Tahap-tahap pelaksanaan huyula dalam kematian dimulai dari kerja sama mendirikan bangsal, tenda atau sabua (bantayo). Bambu-bambu sebagai rangka diperoleh dari warga desa dengan cuma-cuma. Seng/atap, dipinjamkan dari kerabat/warga desa. Sesudah itu kerja sama mengatur kursi kursi yang dipinjam dari tetangga, kerabat, warga desa yang memberikannya secara spontanitas. Selanjutnya kerja sama membersihkan rumah dan mengatur tirai jendela, bunga kemenyan dan lain-lain. Dilanjutkan dengan kerja sama meminjam alat-alat perlengkapan dapur (piring, mangkuk, belanga) dan kerjasama mengatur sumbangan bahan-bahan makanan dari para kerabat

61

tetangga dan warga desa. Pada saat itu juga dilakukan kerja sama menyiapkan usungan, papan, menggali kuburan, menjahit kelambu, kain kafan dan lain-lainnya. Imam, pegawai syara’, para orang tua bekerja sama memandikan mayat, mengkafankan mayat, menyembahyangkan mayat, bekerja sama mengusung mayat dan menguburkan mayat. Selanjutnya huyula/kerja sama dalam memberikan penghiburan atau ta’ziah serta hari-hari selamatan (3, 5, 7, 40 dan 100 hari) orang meninggal bertempat di rumah keluarga yang berduka.

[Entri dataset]

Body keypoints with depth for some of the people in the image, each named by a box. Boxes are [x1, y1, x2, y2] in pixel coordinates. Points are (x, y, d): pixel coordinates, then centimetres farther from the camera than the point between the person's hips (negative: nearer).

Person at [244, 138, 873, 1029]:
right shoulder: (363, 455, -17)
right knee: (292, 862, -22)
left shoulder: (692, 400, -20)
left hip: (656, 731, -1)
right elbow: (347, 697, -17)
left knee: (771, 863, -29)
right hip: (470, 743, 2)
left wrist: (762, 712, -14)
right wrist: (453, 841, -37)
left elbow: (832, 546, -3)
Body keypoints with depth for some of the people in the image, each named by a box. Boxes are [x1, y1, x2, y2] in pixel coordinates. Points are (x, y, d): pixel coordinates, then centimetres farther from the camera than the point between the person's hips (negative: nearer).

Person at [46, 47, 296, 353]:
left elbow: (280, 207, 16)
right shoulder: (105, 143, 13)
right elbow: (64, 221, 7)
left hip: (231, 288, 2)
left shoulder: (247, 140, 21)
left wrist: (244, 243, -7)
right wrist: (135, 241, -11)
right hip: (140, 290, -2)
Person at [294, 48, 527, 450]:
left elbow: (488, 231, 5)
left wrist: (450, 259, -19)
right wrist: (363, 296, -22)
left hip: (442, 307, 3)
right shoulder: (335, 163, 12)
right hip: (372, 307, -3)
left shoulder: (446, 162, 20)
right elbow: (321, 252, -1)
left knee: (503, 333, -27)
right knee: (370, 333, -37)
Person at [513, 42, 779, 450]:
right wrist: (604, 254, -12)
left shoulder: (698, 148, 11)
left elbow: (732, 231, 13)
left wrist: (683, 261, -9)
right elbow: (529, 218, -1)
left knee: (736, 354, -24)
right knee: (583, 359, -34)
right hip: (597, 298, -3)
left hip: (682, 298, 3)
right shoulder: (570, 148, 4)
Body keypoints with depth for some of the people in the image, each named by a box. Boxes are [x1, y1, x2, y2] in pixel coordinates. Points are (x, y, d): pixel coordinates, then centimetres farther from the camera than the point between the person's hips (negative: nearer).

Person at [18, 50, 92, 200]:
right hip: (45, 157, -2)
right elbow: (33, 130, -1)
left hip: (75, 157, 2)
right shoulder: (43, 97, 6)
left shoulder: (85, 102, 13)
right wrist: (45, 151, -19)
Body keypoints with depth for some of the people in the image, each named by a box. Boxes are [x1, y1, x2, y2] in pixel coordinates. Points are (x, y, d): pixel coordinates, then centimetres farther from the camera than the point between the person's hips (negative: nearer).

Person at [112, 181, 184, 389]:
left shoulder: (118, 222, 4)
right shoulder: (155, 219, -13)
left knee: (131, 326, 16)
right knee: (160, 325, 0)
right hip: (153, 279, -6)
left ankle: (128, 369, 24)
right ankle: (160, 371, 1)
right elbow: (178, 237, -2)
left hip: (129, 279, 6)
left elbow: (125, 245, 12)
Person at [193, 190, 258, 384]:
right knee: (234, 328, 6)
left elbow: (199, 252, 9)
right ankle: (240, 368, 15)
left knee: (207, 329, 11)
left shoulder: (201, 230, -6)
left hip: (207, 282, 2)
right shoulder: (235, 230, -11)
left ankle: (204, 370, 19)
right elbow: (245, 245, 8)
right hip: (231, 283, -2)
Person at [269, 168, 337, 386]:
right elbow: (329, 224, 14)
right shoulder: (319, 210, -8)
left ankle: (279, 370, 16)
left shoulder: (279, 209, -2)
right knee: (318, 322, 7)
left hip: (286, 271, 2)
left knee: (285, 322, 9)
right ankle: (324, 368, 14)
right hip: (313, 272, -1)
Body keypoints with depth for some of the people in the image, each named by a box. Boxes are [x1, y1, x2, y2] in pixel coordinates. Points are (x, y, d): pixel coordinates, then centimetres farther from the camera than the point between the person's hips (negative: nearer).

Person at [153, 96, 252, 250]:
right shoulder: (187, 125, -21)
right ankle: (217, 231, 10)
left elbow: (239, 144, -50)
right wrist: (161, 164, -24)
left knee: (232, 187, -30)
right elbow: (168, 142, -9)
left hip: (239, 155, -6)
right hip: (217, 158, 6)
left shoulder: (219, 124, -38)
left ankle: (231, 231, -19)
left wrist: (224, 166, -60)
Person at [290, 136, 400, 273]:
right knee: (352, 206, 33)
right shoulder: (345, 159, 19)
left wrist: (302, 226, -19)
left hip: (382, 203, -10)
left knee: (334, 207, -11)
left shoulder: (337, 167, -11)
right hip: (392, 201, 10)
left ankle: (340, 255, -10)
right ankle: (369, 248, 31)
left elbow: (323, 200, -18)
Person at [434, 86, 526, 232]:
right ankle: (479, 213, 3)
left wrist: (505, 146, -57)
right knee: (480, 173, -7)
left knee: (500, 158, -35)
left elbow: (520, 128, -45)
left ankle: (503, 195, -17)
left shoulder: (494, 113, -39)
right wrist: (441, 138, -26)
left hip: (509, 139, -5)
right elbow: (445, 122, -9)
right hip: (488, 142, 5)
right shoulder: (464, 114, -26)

• **Tugas Anda**
Tuliskan kembali bagian teks tentang huyula dalam kematian yang dimulai pada kata-kata yang memuat "tetangga dan warga" dan berakhir setelah "keluarga yang berduka.". Tukar "kuburan" dengan "makam" di dalamnya.

• **Penyelesaian Soal**
tetangga dan warga desa. Pada saat itu juga dilakukan kerja sama menyiapkan usungan, papan, menggali makam, menjahit kelambu, kain kafan dan lain-lainnya. Imam, pegawai syara’, para orang tua bekerja sama memandikan mayat, mengkafankan mayat, menyembahyangkan mayat, bekerja sama mengusung mayat dan menguburkan mayat. Selanjutnya huyula/kerja sama dalam memberikan penghiburan atau ta’ziah serta hari-hari selamatan (3, 5, 7, 40 dan 100 hari) orang meninggal bertempat di rumah keluarga yang berduka.